WORK ITEM: Where a line in the records below includes "antioxidant", pull that line out.

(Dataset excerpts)
----------

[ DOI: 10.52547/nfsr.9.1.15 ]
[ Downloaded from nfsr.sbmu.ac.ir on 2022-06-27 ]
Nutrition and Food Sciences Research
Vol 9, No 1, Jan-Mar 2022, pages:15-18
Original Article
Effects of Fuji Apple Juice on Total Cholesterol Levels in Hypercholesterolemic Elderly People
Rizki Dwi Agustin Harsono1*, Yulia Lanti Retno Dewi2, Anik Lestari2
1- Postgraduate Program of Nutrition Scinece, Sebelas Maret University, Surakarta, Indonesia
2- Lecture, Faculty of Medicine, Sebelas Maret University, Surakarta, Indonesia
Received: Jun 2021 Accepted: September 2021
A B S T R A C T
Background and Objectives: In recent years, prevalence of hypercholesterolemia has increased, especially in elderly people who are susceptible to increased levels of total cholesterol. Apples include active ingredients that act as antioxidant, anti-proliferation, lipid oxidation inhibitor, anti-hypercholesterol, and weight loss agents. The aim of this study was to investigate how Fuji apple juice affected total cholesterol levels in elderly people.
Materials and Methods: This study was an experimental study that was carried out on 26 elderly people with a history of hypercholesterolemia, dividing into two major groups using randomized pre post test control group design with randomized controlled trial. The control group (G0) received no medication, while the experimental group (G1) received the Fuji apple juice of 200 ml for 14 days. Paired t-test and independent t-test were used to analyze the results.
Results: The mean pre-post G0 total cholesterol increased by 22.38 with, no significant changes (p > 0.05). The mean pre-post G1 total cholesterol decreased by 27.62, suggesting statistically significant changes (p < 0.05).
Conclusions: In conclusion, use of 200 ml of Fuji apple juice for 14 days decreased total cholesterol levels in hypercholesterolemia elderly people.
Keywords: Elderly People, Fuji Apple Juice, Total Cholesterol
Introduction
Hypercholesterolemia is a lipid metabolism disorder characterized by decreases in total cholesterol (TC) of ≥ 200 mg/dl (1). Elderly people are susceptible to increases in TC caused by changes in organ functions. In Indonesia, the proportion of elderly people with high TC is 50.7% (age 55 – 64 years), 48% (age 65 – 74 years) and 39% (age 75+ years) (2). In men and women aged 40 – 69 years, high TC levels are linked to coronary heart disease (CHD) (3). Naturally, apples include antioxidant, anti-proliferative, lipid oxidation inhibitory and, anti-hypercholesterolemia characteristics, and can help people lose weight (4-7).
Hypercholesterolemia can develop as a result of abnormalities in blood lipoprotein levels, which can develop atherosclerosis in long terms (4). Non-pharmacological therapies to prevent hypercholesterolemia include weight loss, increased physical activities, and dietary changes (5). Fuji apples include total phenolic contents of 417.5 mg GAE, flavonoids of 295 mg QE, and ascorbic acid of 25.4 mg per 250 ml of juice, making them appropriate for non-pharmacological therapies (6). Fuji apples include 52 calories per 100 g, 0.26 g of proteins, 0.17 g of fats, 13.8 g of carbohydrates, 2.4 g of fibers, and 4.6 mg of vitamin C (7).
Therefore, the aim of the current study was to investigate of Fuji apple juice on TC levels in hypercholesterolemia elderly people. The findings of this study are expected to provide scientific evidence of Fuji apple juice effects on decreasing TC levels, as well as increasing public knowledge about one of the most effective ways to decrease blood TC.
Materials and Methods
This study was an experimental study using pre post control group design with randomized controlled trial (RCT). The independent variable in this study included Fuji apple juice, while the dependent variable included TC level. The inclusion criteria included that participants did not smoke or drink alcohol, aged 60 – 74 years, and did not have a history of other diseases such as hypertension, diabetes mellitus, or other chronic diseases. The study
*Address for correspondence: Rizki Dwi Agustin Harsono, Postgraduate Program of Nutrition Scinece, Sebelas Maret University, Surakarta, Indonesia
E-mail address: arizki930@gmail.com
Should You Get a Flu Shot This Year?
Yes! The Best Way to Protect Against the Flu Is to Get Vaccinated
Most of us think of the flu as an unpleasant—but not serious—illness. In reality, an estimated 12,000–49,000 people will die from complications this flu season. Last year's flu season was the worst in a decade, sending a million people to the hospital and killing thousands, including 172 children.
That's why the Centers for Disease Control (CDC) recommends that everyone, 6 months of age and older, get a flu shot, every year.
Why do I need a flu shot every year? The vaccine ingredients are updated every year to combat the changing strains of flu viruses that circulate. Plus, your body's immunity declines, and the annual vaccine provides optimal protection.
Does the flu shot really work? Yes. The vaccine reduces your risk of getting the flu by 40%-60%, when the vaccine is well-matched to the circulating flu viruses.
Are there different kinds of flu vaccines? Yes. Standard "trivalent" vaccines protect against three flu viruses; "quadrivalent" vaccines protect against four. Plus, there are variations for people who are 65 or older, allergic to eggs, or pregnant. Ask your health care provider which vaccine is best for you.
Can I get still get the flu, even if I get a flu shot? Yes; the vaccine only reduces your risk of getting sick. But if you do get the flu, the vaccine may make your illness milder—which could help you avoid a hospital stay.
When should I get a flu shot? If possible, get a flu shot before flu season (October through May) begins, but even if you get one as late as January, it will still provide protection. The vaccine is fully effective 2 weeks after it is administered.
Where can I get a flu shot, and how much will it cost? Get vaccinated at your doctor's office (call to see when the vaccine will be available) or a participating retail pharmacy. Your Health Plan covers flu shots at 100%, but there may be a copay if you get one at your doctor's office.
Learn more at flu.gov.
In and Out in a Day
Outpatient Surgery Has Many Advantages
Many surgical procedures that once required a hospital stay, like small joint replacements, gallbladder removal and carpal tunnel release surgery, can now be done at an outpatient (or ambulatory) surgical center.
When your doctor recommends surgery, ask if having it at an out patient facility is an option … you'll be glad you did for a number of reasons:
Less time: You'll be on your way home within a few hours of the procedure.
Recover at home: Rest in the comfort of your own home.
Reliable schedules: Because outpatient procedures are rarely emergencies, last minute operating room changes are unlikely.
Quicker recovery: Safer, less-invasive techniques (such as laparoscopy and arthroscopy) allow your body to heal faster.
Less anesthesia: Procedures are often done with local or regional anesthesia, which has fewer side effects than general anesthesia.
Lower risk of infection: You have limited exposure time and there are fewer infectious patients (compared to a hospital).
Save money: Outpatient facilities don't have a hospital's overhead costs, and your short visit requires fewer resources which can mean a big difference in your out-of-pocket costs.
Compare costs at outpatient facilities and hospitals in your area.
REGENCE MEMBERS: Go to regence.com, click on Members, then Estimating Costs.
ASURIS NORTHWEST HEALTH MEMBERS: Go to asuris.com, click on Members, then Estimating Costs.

----------

SOLUTION TO THE PROBLEM:
Background and Objectives: In recent years, prevalence of hypercholesterolemia has increased, especially in elderly people who are susceptible to increased levels of total cholesterol. Apples include active ingredients that act as antioxidant, anti-proliferation, lipid oxidation inhibitor, anti-hypercholesterol, and weight loss agents. The aim of this study was to investigate how Fuji apple juice affected total cholesterol levels in elderly people.
Hypercholesterolemia is a lipid metabolism disorder characterized by decreases in total cholesterol (TC) of ≥ 200 mg/dl (1). Elderly people are susceptible to increases in TC caused by changes in organ functions. In Indonesia, the proportion of elderly people with high TC is 50.7% (age 55 – 64 years), 48% (age 65 – 74 years) and 39% (age 75+ years) (2). In men and women aged 40 – 69 years, high TC levels are linked to coronary heart disease (CHD) (3). Naturally, apples include antioxidant, anti-proliferative, lipid oxidation inhibitory and, anti-hypercholesterolemia characteristics, and can help people lose weight (4-7).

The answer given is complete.